**Work order:** Which lines of the entries contain the string "function"? Please find them and copy them.

───── Given entries

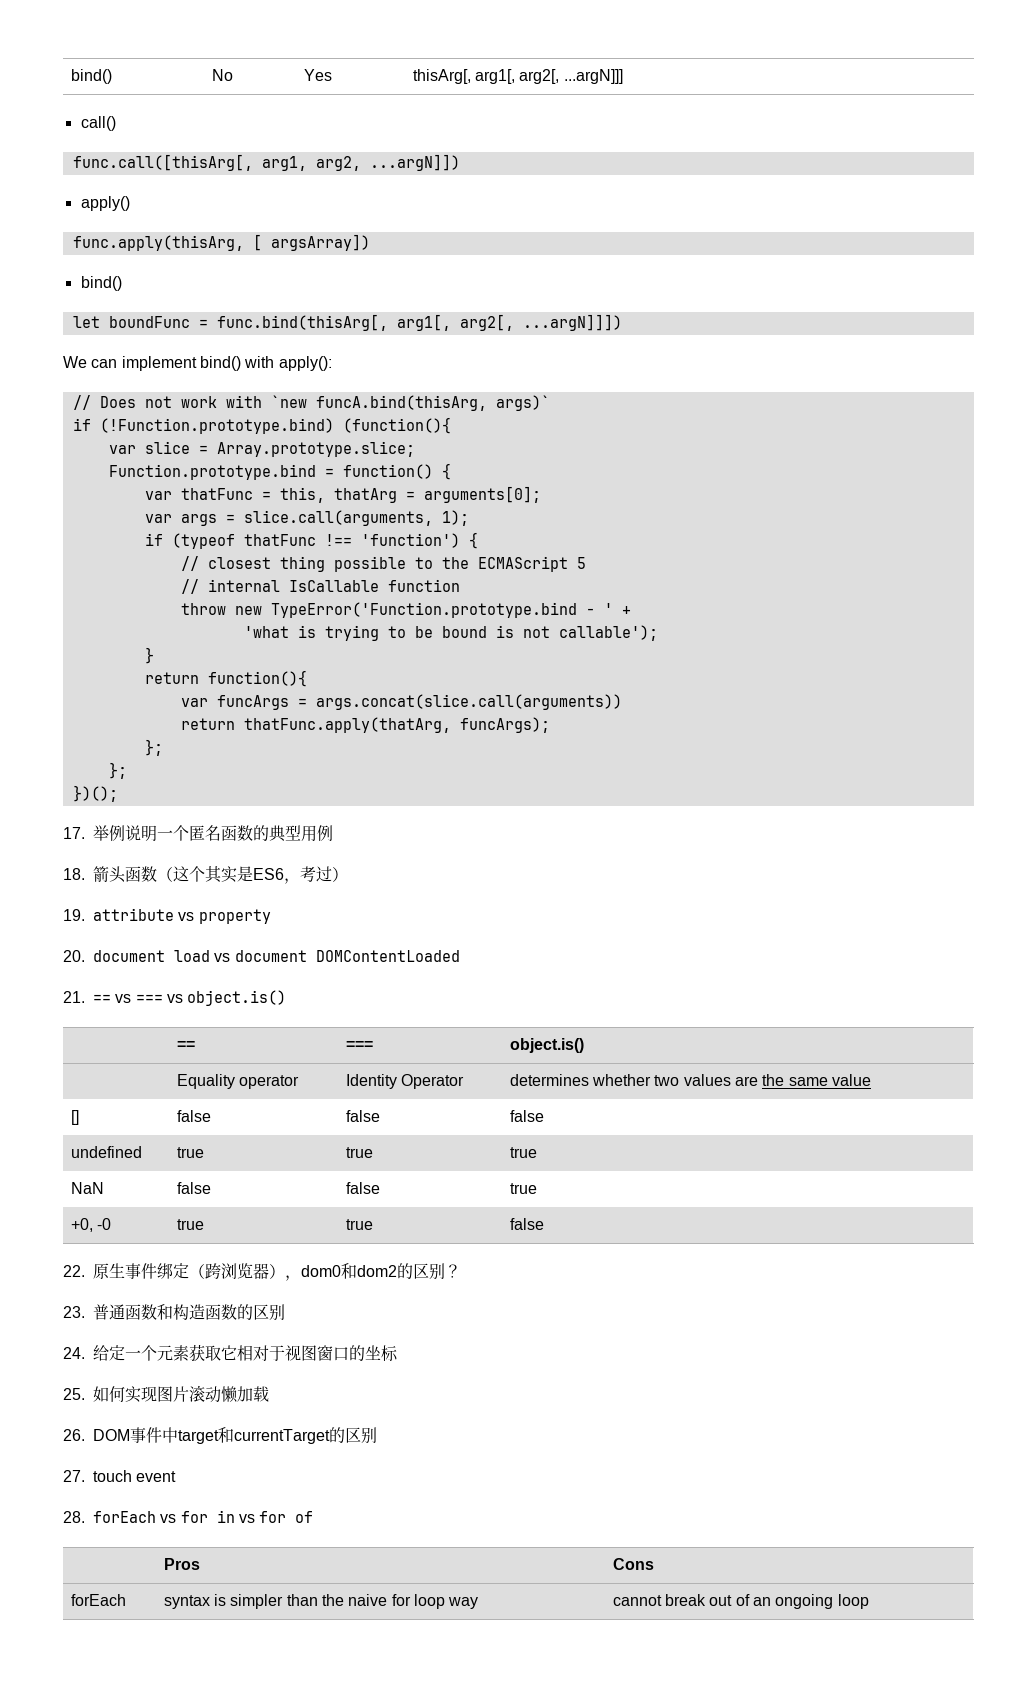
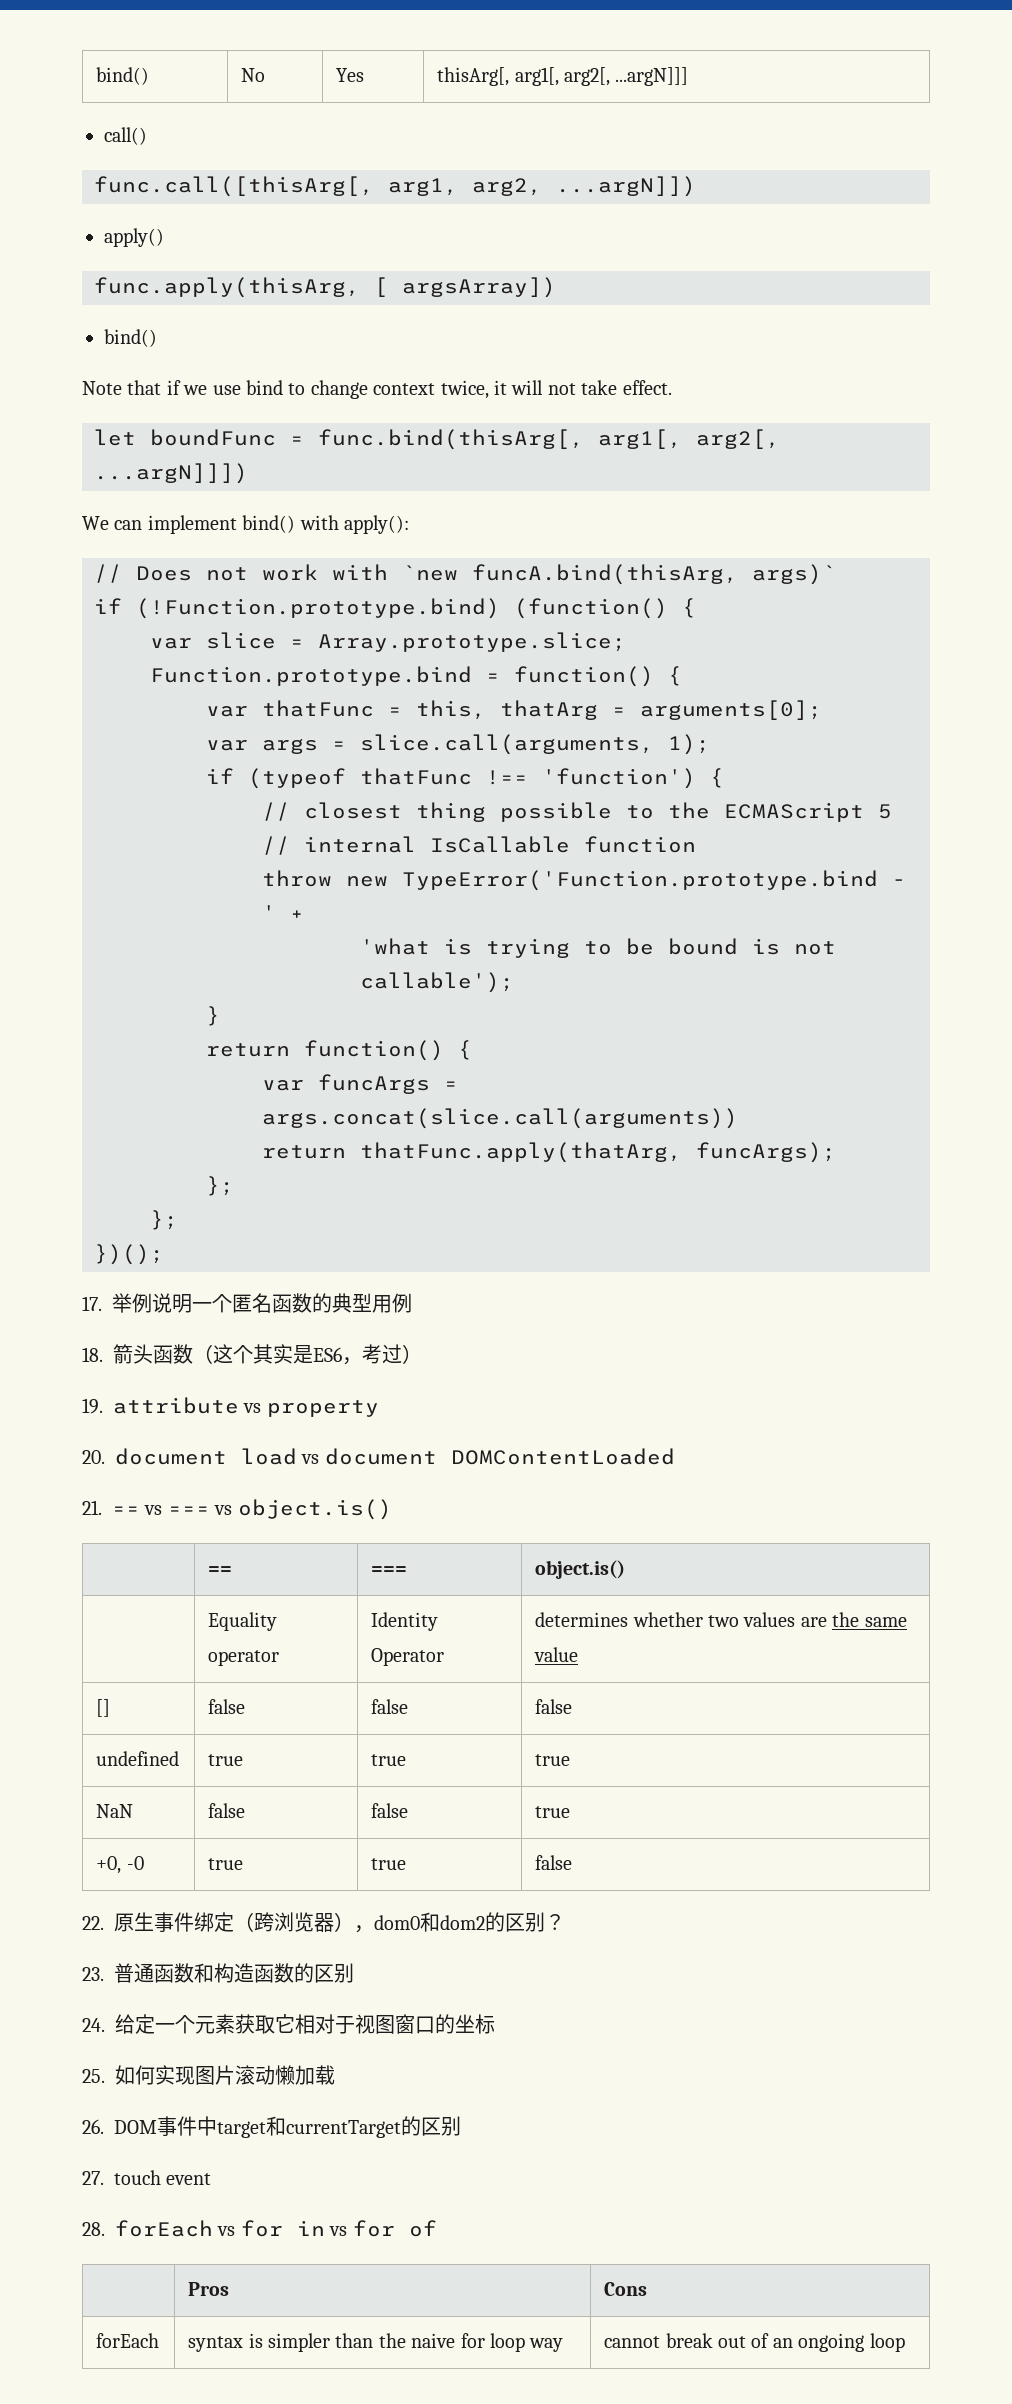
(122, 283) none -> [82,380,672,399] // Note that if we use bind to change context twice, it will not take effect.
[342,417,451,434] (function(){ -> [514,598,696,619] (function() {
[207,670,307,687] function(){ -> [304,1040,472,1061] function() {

──────────
───── Given entries

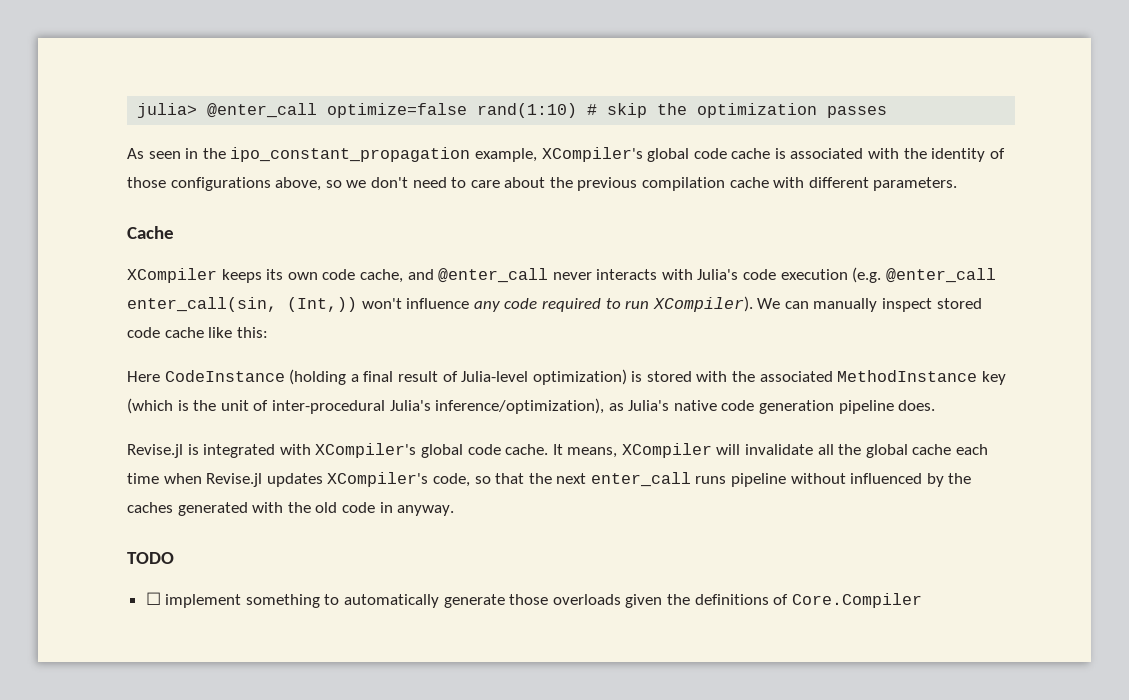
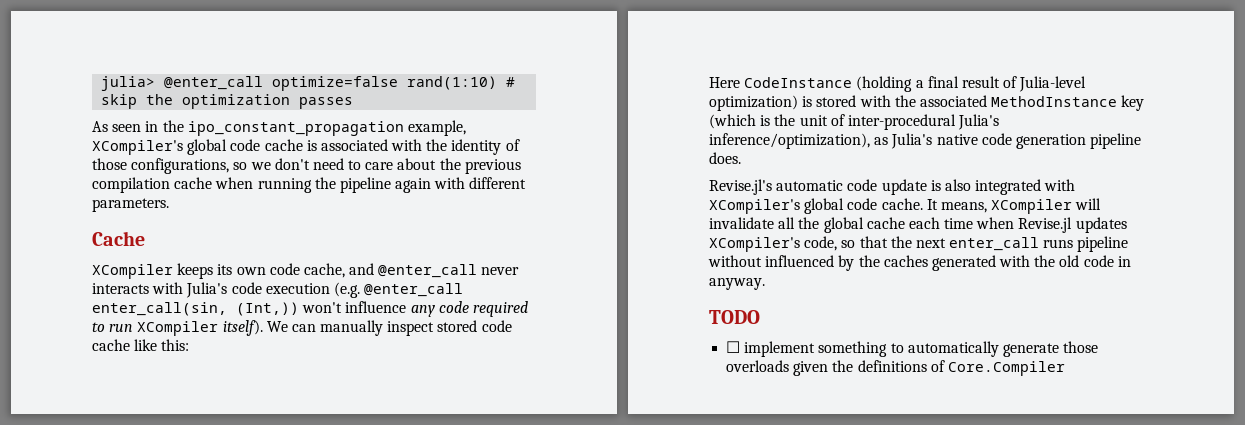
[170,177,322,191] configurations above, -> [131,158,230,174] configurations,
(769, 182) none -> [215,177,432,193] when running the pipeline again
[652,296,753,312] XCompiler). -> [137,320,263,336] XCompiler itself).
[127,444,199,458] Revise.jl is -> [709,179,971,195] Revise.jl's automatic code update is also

──────────

**Solution to the exercise:**
[342,417,451,434] (function(){ -> [514,598,696,619] (function() {
[207,670,307,687] function(){ -> [304,1040,472,1061] function() {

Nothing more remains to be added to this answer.